Reproduce word for word the part of the integral thread below that starts with "Help with the" and goes on through "[1] pg. 299-300.".

— Extract to read —
■ ■ ■ ■

Help with the integral $\int_{0}^{\infty}\frac{x^{s}}{\Gamma(s)}s^{z-1}ds$ Consider the integral : 
$$\int_{0}^{\infty}\frac{x^{s}}{\Gamma(s)}s^{z-1}ds$$
Where $x\in \mathbb{R}^{+}$  , $z\in \mathbb{C}$
Using the Hankel contour representation of the reciprocal gamma function, we have:
$$\int_{0}^{\infty}\frac{x^{s}}{\Gamma(s)}s^{z-1}ds=\frac{i}{2\pi}\oint \int_{0}^{\infty} \left(-\frac{x}{t}\right)^{s}s^{z-1}e^{-t}dsdt$$
$$=\Gamma(z)\frac{i}{2\pi}\oint \left(-\log\left(-\frac{x}{t}\right)\right)^{-z}e^{-t}dt$$
But i have no idea on how to do this integral. any help is highly appreciated
 A: It looks like Ramanujan's master theorem (see [1] pg. 298-300). Instead of Ramanujan's formula we use Hardy's theorem which is also in [1] pg. 299-300.

■ ■ ■ ■

[Stored data entries]
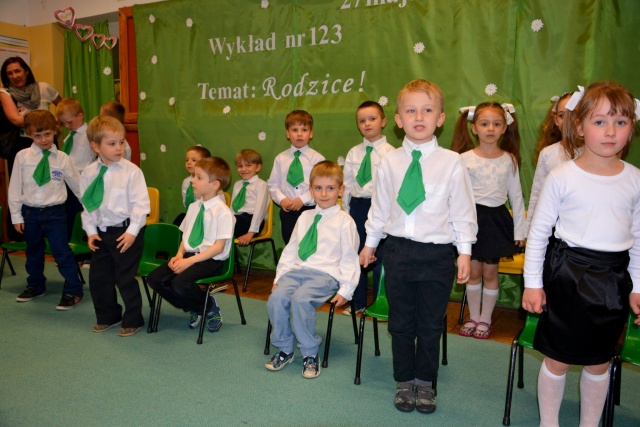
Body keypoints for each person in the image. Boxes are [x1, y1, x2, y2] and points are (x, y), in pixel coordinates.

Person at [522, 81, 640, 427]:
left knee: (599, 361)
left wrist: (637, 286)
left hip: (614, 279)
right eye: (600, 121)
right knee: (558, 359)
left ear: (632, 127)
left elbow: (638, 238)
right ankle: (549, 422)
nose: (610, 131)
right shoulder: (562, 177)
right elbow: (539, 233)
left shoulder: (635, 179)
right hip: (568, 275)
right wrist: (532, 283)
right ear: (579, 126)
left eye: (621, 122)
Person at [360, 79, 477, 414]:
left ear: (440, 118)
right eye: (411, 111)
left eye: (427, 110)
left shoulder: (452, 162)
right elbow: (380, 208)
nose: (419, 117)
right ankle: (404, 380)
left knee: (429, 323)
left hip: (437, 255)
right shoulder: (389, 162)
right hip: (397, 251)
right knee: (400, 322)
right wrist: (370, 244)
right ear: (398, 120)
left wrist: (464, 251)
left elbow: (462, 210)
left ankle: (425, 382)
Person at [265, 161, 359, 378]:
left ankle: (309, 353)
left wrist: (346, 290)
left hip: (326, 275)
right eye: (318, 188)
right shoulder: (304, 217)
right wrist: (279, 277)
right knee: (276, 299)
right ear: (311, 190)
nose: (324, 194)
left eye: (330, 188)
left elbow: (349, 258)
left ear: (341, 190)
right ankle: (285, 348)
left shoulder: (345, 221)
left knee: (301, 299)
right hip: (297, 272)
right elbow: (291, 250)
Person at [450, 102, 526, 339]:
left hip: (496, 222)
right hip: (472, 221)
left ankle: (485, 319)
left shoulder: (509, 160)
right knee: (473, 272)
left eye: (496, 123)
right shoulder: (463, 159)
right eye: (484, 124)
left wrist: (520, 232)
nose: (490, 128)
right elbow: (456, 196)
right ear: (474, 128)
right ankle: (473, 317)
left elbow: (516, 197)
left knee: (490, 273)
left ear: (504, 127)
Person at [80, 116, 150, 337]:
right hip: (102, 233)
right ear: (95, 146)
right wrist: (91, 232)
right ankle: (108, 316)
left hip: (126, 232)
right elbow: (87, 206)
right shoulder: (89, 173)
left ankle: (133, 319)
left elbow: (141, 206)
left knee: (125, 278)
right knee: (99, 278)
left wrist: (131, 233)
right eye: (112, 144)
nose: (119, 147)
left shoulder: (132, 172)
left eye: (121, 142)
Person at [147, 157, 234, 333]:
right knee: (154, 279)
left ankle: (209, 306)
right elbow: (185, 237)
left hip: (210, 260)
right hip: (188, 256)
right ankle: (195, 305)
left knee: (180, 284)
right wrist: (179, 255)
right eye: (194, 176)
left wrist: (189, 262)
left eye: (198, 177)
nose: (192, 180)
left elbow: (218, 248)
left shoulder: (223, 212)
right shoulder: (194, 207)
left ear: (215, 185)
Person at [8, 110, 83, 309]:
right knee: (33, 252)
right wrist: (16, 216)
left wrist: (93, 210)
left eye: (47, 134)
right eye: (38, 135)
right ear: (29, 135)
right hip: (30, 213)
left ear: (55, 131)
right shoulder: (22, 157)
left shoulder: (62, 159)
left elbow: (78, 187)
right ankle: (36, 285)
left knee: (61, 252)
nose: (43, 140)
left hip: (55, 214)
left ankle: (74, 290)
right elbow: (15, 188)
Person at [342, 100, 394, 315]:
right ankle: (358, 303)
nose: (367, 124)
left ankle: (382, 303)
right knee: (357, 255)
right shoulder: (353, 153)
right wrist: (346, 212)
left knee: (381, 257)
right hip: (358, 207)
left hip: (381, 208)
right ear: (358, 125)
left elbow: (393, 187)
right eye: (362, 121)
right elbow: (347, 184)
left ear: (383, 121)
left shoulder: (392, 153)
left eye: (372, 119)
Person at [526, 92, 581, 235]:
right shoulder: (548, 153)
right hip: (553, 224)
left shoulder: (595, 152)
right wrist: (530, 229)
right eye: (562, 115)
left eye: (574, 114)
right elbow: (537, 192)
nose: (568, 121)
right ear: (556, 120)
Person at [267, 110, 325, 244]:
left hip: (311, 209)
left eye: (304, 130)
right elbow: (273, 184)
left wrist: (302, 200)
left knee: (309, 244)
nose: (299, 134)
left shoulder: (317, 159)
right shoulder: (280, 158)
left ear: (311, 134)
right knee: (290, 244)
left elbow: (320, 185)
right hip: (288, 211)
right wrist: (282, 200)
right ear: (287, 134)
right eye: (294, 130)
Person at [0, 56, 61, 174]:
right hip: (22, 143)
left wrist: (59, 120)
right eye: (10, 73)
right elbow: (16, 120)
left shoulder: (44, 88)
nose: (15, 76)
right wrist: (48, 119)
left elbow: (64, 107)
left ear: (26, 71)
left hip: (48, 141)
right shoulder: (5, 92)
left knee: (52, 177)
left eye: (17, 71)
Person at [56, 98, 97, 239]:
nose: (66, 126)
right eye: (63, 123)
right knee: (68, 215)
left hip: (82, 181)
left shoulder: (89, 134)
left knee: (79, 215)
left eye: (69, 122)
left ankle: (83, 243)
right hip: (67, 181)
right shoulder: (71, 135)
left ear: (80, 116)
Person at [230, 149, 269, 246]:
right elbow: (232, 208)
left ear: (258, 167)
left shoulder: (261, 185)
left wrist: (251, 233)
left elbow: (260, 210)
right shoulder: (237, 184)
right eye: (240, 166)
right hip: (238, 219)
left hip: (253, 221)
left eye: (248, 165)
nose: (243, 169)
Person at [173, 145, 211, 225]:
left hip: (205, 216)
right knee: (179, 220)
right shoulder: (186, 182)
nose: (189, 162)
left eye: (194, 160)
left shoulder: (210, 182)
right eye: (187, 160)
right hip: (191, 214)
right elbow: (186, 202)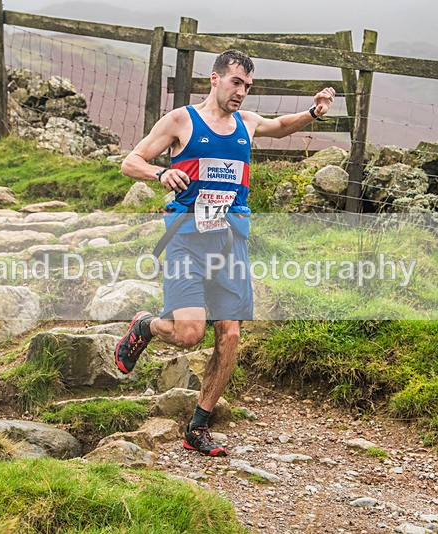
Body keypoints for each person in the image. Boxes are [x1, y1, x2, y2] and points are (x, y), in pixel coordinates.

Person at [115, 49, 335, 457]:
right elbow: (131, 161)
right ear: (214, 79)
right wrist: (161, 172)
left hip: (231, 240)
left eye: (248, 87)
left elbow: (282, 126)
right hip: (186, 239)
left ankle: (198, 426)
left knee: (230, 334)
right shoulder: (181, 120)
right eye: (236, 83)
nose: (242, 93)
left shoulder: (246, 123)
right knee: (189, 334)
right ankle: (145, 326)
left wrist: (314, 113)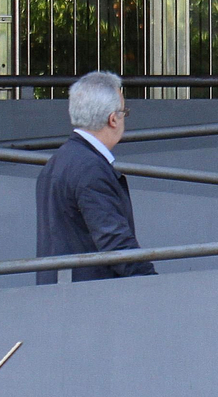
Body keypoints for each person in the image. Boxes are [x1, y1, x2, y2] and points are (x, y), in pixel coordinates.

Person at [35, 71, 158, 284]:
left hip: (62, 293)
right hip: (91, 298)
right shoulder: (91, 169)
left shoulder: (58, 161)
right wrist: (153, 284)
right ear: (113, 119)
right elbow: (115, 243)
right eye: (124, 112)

■ ■ ■ ■

— Answer to the problem —
Help with the integral $\int_{0}^{\infty}\frac{x^{s}}{\Gamma(s)}s^{z-1}ds$ Consider the integral : 
$$\int_{0}^{\infty}\frac{x^{s}}{\Gamma(s)}s^{z-1}ds$$
Where $x\in \mathbb{R}^{+}$  , $z\in \mathbb{C}$
Using the Hankel contour representation of the reciprocal gamma function, we have:
$$\int_{0}^{\infty}\frac{x^{s}}{\Gamma(s)}s^{z-1}ds=\frac{i}{2\pi}\oint \int_{0}^{\infty} \left(-\frac{x}{t}\right)^{s}s^{z-1}e^{-t}dsdt$$
$$=\Gamma(z)\frac{i}{2\pi}\oint \left(-\log\left(-\frac{x}{t}\right)\right)^{-z}e^{-t}dt$$
But i have no idea on how to do this integral. any help is highly appreciated
 A: It looks like Ramanujan's master theorem (see [1] pg. 298-300). Instead of Ramanujan's formula we use Hardy's theorem which is also in [1] pg. 299-300.